Обменный ребенок - Нёстлингер Кристине. Страница 14
В четверг мы собирались на прогулку под парусом. Джаспер хотел взять с собой жестяной чемодан: папин друг тоже интересовался камнями,
...И сейчас для меня загадка то, что случилось дальше. Билли, Джаспер и я стояли в вестибюле отеля. Чемодан Джаспера был у его ног. Мы ждали маму с папой. Они были еще в своей комнате. В вестибюле какой-то маленький мальчик играл с резиновым мячом. Мяч подкатился к нам. Джаспер его остановил и хотел было отфутболить к мальчику. Но... решив, что с такого расстояния мальчик его не поймает, сделал несколько шагов вперед. Мальчик поймал мяч. Мы с Билли крикнули: «Браво!» Малыш опять послал мяч, на этот раз мне. А я — ему. Игра длилась буквально минуту. Когда мы отвернулись от малыша, чемодана уже не было. Мы искали его везде. Напрасно! Билли удивлялась: «Это ведь глупо — красть камни!»

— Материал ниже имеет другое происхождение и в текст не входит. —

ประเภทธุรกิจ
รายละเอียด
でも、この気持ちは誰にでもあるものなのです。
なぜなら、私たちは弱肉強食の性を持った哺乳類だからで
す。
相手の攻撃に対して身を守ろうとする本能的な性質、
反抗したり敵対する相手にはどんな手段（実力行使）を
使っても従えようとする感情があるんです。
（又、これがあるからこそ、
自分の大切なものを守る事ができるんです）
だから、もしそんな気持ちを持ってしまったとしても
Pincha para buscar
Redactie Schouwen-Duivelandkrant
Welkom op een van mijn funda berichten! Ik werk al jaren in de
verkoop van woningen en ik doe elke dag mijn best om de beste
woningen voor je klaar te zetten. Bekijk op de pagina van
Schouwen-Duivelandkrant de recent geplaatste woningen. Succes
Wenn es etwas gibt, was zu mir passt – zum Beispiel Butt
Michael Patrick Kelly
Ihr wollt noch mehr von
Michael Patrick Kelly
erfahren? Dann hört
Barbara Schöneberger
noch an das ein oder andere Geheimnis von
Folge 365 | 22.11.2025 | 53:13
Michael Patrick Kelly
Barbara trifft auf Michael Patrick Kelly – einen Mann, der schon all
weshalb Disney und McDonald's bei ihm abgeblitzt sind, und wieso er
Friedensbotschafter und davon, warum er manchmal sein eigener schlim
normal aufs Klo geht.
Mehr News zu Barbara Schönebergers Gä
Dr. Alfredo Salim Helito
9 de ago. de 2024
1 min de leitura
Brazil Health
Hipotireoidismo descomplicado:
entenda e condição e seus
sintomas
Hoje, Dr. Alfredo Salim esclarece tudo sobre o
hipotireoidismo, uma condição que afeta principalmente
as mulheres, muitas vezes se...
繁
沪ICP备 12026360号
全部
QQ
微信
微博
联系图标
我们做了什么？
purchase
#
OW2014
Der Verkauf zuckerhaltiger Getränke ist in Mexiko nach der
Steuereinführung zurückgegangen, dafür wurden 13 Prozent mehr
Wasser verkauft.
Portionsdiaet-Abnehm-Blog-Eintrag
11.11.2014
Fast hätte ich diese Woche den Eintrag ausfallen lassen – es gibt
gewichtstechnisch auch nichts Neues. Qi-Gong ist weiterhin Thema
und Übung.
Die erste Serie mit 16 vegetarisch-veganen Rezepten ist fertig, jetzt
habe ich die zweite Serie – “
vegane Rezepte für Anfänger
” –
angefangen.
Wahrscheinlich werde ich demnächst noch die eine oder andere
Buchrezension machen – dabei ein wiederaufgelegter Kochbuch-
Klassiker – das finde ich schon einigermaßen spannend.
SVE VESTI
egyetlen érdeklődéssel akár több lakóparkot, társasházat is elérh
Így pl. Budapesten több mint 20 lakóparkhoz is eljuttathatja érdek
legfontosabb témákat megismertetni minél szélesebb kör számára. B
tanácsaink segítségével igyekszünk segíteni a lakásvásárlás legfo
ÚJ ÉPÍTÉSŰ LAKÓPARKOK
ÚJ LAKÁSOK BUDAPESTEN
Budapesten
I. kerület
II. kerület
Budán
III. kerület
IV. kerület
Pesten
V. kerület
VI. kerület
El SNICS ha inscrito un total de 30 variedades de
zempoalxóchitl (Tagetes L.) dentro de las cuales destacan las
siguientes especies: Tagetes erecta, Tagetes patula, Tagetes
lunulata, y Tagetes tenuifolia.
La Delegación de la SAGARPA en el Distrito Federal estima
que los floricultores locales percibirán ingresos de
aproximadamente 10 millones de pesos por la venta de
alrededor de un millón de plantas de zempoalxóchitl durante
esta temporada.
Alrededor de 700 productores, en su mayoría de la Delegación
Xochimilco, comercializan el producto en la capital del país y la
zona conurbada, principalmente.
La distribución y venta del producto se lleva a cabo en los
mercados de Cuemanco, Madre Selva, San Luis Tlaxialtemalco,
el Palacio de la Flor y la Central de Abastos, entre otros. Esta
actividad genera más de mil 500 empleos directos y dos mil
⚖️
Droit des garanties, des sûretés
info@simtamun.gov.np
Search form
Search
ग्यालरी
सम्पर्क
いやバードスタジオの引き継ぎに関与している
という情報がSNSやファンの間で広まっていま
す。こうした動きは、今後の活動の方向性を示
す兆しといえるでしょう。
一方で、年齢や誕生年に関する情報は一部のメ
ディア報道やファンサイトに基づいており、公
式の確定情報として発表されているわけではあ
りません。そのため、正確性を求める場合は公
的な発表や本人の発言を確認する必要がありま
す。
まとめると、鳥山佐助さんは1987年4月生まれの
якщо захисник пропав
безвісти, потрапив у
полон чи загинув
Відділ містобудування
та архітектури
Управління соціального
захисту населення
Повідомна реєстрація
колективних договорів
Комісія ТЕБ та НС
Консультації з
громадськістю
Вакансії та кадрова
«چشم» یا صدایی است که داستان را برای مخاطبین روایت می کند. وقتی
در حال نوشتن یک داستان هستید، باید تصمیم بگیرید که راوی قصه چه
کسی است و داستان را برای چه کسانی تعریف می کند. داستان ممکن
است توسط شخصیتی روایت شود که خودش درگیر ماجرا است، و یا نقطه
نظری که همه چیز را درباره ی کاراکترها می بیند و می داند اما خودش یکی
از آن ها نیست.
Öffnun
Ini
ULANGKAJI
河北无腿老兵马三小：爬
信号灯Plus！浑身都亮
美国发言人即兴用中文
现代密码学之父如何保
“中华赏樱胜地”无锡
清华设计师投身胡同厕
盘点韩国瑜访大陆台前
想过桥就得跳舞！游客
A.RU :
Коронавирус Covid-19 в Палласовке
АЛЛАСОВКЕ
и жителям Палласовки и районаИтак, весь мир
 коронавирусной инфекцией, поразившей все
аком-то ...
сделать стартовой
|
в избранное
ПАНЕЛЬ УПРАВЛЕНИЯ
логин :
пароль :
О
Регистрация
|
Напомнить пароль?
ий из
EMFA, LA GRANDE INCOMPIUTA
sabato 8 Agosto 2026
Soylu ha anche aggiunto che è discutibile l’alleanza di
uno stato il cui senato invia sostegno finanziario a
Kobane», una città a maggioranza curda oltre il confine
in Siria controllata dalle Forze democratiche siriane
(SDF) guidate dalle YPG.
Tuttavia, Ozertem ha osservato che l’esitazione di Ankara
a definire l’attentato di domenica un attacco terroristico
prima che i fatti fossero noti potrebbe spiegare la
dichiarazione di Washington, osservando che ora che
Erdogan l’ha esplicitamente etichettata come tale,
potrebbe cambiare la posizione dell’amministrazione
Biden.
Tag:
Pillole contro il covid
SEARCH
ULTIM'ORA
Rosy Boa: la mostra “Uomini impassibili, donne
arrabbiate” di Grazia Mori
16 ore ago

Джаспер был так расстроен, что не заметил, как упал маме на грудь и залился слезами, а мама гладила его по голове. В отеле засуетились, кинулись на поиски чемодана «Кетчупа». Джаспер же ничего этого не замечал. «I wish I was dead» («Я хочу умереть»),— бормотал он у мамы на груди. А мама шептала: «Oh, no, my dear, oh no» («Нет-нет, дорогой!»).
Джаспер сел в кресло и заплакал. Плакал так, что его живот стал мокрым. Тут пришли папа с мамой. Мама решила, что искать дальше бесполезно. Вор не знал, что там камни. Слишком роскошно выглядел чемодан. В такие чемоданы обычно упрятывают дорогую фотоаппаратуру. Потому-то на него и польстились.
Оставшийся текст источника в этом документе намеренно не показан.